-------- DATA FOR PROCESSING --------

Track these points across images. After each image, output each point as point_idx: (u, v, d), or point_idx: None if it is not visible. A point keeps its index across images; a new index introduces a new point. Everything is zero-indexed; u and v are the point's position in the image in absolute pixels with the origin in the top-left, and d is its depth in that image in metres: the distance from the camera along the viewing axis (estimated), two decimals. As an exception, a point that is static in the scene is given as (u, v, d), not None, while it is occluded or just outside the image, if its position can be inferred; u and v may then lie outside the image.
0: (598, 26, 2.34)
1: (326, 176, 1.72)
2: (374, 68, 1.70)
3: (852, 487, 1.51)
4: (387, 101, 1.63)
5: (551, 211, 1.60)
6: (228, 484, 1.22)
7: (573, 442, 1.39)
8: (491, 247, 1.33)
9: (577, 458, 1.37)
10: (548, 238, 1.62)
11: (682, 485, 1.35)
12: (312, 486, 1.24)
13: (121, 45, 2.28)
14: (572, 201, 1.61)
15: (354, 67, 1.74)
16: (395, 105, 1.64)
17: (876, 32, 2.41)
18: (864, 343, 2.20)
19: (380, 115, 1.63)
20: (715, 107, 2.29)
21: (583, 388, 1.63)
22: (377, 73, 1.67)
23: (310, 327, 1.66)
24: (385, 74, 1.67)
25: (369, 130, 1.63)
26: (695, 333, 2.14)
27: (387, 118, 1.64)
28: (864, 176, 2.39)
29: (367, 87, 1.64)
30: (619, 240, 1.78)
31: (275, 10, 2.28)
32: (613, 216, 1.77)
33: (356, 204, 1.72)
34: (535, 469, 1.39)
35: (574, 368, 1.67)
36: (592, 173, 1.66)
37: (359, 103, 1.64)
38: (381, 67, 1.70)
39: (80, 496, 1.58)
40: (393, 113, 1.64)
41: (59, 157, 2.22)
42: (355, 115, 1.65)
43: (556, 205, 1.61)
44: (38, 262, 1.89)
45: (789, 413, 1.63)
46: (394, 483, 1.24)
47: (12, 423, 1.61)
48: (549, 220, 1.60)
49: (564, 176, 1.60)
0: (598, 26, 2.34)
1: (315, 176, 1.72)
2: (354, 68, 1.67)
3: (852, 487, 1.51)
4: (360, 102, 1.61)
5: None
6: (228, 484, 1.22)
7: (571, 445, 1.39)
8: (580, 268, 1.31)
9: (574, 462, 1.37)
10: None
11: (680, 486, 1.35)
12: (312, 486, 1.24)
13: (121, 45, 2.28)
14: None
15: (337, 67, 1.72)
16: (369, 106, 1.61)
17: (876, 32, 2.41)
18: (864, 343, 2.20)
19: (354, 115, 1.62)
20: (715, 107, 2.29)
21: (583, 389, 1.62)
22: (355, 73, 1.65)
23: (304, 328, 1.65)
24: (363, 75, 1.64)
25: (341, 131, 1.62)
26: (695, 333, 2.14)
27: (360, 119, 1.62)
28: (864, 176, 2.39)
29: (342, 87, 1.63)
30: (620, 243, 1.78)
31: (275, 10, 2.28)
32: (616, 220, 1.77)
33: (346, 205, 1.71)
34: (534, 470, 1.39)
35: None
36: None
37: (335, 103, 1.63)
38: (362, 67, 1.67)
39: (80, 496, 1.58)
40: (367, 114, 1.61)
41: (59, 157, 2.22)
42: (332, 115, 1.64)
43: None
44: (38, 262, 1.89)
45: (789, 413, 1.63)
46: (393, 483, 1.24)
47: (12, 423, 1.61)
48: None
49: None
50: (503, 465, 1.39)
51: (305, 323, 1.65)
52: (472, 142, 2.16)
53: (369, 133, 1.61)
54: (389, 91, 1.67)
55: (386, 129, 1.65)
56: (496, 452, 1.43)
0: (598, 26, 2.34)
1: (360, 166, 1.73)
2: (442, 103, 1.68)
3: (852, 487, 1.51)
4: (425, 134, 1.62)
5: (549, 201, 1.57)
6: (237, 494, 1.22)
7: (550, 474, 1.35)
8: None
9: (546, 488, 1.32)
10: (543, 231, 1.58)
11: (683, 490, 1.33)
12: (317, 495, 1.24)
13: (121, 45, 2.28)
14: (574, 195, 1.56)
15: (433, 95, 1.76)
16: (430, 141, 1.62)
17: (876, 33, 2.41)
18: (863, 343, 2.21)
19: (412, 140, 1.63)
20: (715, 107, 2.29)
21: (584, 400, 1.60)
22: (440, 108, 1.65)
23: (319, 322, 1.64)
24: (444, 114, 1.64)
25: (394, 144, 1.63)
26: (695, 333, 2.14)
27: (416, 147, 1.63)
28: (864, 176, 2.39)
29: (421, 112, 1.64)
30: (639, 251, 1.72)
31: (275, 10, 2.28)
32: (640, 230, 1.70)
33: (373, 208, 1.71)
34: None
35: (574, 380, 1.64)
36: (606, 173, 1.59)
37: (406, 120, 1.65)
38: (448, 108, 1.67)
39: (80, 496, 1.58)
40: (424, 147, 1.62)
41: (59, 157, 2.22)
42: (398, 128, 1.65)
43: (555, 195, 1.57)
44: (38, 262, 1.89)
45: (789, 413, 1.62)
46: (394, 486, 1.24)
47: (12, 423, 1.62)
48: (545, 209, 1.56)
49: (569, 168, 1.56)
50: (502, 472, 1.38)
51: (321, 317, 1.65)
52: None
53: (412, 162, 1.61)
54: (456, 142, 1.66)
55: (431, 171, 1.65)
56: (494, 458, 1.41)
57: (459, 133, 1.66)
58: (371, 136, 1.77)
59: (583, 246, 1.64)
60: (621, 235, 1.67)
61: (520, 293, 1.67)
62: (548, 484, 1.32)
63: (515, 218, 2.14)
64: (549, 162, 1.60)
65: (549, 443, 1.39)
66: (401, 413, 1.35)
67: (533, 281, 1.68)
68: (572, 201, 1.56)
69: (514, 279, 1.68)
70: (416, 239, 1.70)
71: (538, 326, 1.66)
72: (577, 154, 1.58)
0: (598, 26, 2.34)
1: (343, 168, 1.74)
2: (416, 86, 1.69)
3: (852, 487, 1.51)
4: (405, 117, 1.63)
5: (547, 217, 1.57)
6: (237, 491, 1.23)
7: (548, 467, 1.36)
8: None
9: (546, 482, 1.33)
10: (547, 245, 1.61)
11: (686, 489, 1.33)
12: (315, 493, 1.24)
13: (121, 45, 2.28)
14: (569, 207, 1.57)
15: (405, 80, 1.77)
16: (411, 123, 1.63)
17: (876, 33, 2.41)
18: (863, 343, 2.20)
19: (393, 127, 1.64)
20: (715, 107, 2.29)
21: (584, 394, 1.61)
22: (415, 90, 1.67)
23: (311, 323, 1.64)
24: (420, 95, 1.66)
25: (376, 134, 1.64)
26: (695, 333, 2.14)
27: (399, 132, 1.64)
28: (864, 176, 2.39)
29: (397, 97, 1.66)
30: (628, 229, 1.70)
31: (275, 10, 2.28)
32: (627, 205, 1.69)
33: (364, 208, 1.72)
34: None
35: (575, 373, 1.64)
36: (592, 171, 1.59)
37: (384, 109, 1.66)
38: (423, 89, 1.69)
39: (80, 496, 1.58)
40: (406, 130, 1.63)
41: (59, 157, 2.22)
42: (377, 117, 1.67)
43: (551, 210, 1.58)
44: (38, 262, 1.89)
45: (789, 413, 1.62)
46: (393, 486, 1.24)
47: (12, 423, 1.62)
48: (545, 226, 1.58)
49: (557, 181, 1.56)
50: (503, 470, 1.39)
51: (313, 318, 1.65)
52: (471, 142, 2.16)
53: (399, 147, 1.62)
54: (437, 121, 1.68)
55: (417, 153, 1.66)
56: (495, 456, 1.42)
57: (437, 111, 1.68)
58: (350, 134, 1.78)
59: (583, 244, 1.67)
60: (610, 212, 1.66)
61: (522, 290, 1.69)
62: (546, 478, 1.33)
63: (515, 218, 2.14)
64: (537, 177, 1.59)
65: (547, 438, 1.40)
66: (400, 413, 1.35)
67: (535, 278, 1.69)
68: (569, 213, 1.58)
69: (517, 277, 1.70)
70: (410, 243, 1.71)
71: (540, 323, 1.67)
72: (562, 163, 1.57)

--------

**WORK ITEM:** Taking the lines above, repeat exactly those from the line that contains "34: (535, 469, 1.39)" through the line that contains "48: (549, 220, 1.60)", and both of those lines as well. Include nothing else.

**ANSWER SPACE:**
34: (535, 469, 1.39)
35: (574, 368, 1.67)
36: (592, 173, 1.66)
37: (359, 103, 1.64)
38: (381, 67, 1.70)
39: (80, 496, 1.58)
40: (393, 113, 1.64)
41: (59, 157, 2.22)
42: (355, 115, 1.65)
43: (556, 205, 1.61)
44: (38, 262, 1.89)
45: (789, 413, 1.63)
46: (394, 483, 1.24)
47: (12, 423, 1.61)
48: (549, 220, 1.60)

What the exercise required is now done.